Et pour finir, à tout seigneur tout honneur, mais Conan, c'est incontestablement aussi John Millius lui-même. On peut ne pas adhérer aux propos de l'intéressé, il faut reconnaître que Milius est un orfèvre hors-pair, qui sait faire passer un message sans toutefois devenir un ideologue. Il serait facile de croire que Conan The Barbarian n'est qu'un énième fil d'action stupide comme Arnold a pu en tourner des dizaines à cette époque. Il contient certes pas mal d'éléments nanardesques, mais l'histoire est avant tout celle d'un enfant arraché à sa famille et élevé dans la violence la plus totale, ne vit que par elle et que pour elle.
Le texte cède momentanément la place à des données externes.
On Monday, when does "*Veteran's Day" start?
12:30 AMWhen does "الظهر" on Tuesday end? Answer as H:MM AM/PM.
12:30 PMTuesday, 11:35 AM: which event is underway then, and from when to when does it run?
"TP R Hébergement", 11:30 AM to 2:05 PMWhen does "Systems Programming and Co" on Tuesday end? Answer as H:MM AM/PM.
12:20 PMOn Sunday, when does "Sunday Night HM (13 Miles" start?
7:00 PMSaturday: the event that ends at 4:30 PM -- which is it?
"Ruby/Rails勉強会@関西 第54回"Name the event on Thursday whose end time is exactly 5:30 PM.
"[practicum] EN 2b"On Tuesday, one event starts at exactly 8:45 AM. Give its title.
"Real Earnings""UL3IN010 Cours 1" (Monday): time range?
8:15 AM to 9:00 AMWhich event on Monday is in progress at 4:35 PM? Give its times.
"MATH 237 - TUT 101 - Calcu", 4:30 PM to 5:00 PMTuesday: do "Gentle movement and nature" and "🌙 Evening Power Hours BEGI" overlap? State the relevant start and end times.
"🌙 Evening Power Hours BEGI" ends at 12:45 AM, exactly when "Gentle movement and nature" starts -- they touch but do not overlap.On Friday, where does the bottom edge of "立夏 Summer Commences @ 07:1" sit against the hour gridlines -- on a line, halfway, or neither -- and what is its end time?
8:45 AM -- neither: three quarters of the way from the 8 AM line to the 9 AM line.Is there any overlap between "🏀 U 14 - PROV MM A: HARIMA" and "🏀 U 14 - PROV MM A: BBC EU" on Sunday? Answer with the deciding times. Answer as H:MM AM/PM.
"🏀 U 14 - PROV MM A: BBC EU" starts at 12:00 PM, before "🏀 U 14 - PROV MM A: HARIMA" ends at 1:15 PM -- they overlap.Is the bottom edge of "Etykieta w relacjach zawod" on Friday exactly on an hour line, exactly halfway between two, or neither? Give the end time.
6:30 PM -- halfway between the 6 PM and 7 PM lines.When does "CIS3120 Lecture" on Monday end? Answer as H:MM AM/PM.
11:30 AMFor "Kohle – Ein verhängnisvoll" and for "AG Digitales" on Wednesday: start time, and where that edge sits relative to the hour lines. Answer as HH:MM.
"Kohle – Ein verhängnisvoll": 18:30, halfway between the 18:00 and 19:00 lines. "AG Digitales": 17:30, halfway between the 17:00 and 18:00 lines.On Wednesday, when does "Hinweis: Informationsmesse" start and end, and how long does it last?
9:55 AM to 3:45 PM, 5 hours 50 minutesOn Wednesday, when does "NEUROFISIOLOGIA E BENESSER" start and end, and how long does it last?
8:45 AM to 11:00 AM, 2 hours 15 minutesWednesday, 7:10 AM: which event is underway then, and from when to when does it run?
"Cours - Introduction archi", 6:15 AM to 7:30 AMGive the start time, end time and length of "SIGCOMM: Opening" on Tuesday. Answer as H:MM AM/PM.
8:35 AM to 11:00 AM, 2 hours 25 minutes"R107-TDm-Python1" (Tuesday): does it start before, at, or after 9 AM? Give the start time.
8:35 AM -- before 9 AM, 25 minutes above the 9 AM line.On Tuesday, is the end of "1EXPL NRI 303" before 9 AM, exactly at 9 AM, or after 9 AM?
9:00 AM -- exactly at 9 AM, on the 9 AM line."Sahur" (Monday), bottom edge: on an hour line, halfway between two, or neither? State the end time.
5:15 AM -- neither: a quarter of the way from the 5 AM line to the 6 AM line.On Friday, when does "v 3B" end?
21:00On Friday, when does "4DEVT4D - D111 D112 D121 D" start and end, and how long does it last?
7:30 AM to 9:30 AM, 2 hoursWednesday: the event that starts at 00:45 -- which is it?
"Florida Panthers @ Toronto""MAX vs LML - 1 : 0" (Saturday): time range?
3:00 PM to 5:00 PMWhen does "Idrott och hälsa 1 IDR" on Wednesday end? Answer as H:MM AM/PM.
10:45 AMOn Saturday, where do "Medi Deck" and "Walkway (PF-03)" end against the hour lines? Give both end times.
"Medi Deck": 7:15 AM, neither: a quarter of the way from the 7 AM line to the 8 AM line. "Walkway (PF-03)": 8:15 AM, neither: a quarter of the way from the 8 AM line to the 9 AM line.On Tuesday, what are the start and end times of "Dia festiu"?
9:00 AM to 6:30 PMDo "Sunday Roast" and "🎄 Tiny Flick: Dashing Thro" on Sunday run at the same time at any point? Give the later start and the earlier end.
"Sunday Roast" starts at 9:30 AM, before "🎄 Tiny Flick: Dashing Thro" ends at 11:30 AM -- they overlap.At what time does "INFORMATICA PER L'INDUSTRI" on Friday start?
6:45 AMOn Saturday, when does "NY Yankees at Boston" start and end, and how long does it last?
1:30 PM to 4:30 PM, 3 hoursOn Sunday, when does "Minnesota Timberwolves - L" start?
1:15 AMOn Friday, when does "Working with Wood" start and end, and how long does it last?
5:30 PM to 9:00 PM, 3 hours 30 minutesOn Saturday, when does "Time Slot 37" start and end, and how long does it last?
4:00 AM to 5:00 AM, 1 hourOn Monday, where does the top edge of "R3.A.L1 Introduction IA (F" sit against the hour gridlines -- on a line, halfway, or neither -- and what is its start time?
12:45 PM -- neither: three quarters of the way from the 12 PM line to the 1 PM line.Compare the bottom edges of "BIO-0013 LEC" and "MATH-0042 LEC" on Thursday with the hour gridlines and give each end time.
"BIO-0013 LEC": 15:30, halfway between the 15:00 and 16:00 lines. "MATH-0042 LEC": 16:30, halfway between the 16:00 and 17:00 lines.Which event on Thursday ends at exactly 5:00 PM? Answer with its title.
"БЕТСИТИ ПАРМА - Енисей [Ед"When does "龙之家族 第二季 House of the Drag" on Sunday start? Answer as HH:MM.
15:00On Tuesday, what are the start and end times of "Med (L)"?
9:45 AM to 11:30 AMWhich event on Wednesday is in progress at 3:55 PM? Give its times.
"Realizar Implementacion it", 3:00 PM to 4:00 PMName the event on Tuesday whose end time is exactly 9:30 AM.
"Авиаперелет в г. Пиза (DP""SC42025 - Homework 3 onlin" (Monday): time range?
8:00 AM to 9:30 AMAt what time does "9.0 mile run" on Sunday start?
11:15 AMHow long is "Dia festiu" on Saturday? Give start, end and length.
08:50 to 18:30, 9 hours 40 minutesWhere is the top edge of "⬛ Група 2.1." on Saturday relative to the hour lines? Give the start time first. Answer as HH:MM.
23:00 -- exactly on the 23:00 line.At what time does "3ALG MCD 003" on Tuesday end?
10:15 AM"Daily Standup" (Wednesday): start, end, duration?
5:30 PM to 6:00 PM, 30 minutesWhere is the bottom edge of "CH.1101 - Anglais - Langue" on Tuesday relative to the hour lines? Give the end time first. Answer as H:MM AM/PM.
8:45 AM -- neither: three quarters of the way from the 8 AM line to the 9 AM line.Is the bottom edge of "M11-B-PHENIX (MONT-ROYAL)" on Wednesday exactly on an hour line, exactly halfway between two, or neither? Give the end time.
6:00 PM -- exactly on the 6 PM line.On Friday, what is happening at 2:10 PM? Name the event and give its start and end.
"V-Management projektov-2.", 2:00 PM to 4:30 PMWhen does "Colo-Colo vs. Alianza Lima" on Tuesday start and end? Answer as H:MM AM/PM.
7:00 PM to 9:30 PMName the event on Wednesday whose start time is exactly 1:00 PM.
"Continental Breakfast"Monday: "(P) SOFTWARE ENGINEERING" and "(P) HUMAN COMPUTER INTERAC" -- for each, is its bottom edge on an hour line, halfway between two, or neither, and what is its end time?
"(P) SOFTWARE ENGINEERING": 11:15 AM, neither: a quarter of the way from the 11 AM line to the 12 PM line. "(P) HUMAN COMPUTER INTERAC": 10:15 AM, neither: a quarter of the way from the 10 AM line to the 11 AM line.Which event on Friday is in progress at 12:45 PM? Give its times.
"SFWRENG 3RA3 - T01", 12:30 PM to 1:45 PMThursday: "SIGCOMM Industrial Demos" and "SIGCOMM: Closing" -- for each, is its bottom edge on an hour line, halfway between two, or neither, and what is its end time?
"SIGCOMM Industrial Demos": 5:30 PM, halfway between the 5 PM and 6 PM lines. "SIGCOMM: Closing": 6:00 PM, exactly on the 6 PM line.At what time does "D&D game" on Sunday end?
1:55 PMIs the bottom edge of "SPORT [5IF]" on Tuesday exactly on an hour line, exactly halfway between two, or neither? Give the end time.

L'image final d'un Conan solitaire et barbu sur son trône renvoie à la citation de Nietzsche ouvrant le film : "Was mich nicht umbringt, macht mich starker" : envers et contre tout, Conan est arrivé à se défaire de ses ennemis, mais à quel prix ? Milius aime donc cette idée d'un monde bien macho, iconoclaste et sans pitié pour les faibles, mais il ne l'idéalise pas pour autant. Il est juste regrettable que pour en arriver à cette fin certes satisfaisante, Milius ait ait recopié sa sequence écrite pour Apocalypse Now, à savoir l'assassinat du grand méchant devant son armée d'idoles, en pleine fête paienne. Ce manque d'originalité lui coûte sa dernière étoile.


Il y a donc une sincérité et une absence de cynisme dans le film de Milius (au contraire de Red Dawn dans lequel les méchants Russes sont stormtrooperisés par des ados américains ultra-patriotes, détruisant ainsi la crédibilité d'un film pourtant non dénué de qualités) qui, quoiqu'on en dise, contribuent à sublimer ce qui n'aurait pu être qu'un nanard (le succès du film en engendra d'ailleurs un bon paquet, à commencer par sa suite pitoyable - sans Milius mais avec Richard Fleisher aux commandes, lequel malgré son talent ne prenait pas la fantasy au sérieux). Ajoutez à cela, comme je l'ai dit, un Schwarzie croquant à pleines dents son billet d'entrée dans la cour des grands, un casting attachant, une bande-son inouie et un univers foisonnant, et vous obtenez le meilleur film de Fantasy... jusqu'à ce qu'un jeune Néo-Zélandais, fan avoué du film de Milius, detrône le maître vingt ans plus tard, exactement comme Conan a détrôné Tulsa. La boucle est bouclée. Heureusement que tu as le sens de l'humour, Crom, car sinon... TO HELL WITH YOU !!!